Robert B. Parker's Booked

by · 2026

Genre: Fiction

Rating: 4.2/5

A Boston private eye, a bestselling author, and an anonymous reviewer collide in a mystery about reputation, resentment, and murder. Alison Gaylin delivers a solid Sunny Randall novel with real contemporary bite.

Alison Gaylin gives Sunny Randall a smart, bitterly contemporary case that mostly justifies the series’ continued life.

I came away admiring the novel’s braid of celebrity, online cruelty, and old-fashioned private-eye procedure; Alison Gaylin understands that a mystery can feel urgent without abandoning the pleasures of detection. Still, this is a sturdy, not transcendent, entry in the Sunny Randall line—more effective in its social textures than in its emotional surprises.

Robert B. Parker’s Booked takes as its engine a premise that feels ripped from the worst habits of the present: a bestselling author, Melanie Joan Hall, is targeted by a venomous anonymous reviewer, and the damage metastasizes from reputational harm into mortal danger. Gaylin uses that setup with discipline. The novel is interested not only in who is lying, but in how public language becomes a weapon—how a one-star review, a screen name, a publisher’s panic, and a swarm of followers can all conspire to make a person feel anatomized before the body is even touched. Sunny Randall, as ever, is a useful anchor because she is practical, skeptical, and unwilling to pretend that the internet’s noise is morally neutral.

What Gaylin does especially well is preserve the Parker series’ hard-edged, conversational feel while loosening it just enough to admit a more contemporary unease. Sunny moves through Boston with a private-eye’s habitual economy, but the investigation keeps opening onto forms of intimacy that feel distinctly modern: parasocial allegiance, online grievance, the monetization of humiliation. The book is strongest when it lets these elements rub against one another instead of announcing its relevance; then it has the lived-in grain of a city novel and the nervous voltage of a procedural. Melanie Joan, who could easily have been a one-note victim, is made credible by her vanity, fear, and longstanding grievances.

Gaylin also knows how to pace a mystery by gradually changing the reader’s understanding of the central figures. The anonymous critic is not merely a villain in a hoodie, but a person with history, resentments, and a point of view; that complexity matters, because it prevents the book from collapsing into simple moral bookkeeping. Sunny’s work—interviewing, cross-checking, revisiting old injuries—feels methodical in a way that is quietly satisfying. The novel’s pleasures are therefore cumulative rather than explosive: a clue here, an irritation there, then a slow tightening of pressure as the review-world and the private-world begin to collapse into each other.

My reservation is that the book sometimes leans too hard on its topical machinery, as if the mere presence of doxxing, review culture, and social-media hysteria were enough to supply depth. The plotting is efficient, but not always beautifully turned; a few revelations arrive with the briskness of obligations rather than discoveries, and some of the satirical edges are so familiar that they flatten instead of cut. There is also a certain predictability in the moral architecture: the book is sharp about cruelty, yet less adventurous about ambiguity than it first appears. In a better mystery, the central wound would sting longer.
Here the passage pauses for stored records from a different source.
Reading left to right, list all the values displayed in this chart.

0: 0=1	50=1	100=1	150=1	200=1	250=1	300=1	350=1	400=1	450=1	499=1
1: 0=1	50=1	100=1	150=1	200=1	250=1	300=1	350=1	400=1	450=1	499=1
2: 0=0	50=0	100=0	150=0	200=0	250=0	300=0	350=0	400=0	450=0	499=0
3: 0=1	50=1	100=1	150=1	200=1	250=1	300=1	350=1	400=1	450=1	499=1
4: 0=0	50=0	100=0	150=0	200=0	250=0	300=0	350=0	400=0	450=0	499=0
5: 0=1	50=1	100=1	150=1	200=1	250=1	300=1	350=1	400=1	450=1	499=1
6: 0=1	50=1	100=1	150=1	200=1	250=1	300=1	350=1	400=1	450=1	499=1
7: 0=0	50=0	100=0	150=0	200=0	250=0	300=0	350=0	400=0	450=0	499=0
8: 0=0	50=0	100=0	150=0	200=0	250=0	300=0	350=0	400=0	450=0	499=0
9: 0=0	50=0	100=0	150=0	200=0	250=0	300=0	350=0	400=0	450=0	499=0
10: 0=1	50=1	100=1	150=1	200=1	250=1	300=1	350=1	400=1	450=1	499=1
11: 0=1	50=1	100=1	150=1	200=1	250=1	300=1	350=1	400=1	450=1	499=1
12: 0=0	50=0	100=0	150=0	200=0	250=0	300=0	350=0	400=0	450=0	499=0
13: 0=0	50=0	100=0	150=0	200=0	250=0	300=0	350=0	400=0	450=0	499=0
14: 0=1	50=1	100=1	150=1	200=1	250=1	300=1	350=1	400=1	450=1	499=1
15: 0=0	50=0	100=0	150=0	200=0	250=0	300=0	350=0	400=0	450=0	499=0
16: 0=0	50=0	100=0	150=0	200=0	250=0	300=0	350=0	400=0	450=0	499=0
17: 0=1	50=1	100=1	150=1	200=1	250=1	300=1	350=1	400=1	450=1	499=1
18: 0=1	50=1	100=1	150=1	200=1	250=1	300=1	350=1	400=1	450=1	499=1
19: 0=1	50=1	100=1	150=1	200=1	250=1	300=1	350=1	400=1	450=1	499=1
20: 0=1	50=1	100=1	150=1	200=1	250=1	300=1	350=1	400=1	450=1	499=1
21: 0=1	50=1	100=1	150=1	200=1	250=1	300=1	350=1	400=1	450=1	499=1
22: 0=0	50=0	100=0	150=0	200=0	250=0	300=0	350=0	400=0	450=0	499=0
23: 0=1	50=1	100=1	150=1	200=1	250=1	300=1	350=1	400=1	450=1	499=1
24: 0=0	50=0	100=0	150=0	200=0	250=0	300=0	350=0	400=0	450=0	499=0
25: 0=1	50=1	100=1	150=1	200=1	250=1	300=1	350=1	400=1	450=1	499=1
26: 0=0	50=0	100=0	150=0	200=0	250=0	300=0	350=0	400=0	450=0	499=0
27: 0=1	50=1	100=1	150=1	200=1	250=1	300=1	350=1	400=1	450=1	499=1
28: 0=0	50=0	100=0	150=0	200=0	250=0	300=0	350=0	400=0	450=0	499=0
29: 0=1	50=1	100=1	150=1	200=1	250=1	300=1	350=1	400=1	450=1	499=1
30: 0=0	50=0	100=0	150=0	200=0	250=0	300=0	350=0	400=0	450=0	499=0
Even so, Robert B. Parker’s Booked succeeds as a character-driven return to Sunny Randall’s world. Gaylin writes with enough confidence to make the inherited series feel usable rather than embalmed, and she gives the novel a steady intelligence about how women’s work, public judgment, and personal history can become inseparable. It is not the kind of book that redefines a series; it is the kind that proves the series still has something to say. That, in a long-running franchise, is no small thing.

Key Takeaways

Summary

Chapter Guide

Chapter 1: The One-Star Ambush
Melanie Joan Hall, a bestselling author, approaches Sunny Randall with an unusual request: find the anonymous book critic known as Book Babe, whose scathing one-star review has threatened Melanie's publisher deal. Sunny agrees to investigate the digital antagonist.
Chapter 2: Tracking the Troll
Sunny begins her investigation into Book Babe's identity, discovering the critic has thousands of devoted followers and a pattern of savage reviews that have damaged multiple authors' careers. The deeper Sunny digs, the more she realizes this is personal.
Chapter 3: History Unearthed
Sunny uncovers a complicated history between Melanie and the critic, revealing potential motives for the harsh review that go far beyond literary disagreement. The past begins to surface in unexpected ways.
Chapter 4: Dead Reviewer
Book Babe is found dead, and Melanie becomes the primary suspect in what initially appeared to be a straightforward case of cyberbullying. Sunny must now navigate a murder investigation while protecting her client.
Chapter 5: Tangled Motives
As Sunny investigates the critic's death, she discovers multiple people with reason to want Book Babe silenced—not just Melanie. The web of suspects and motives grows increasingly complex.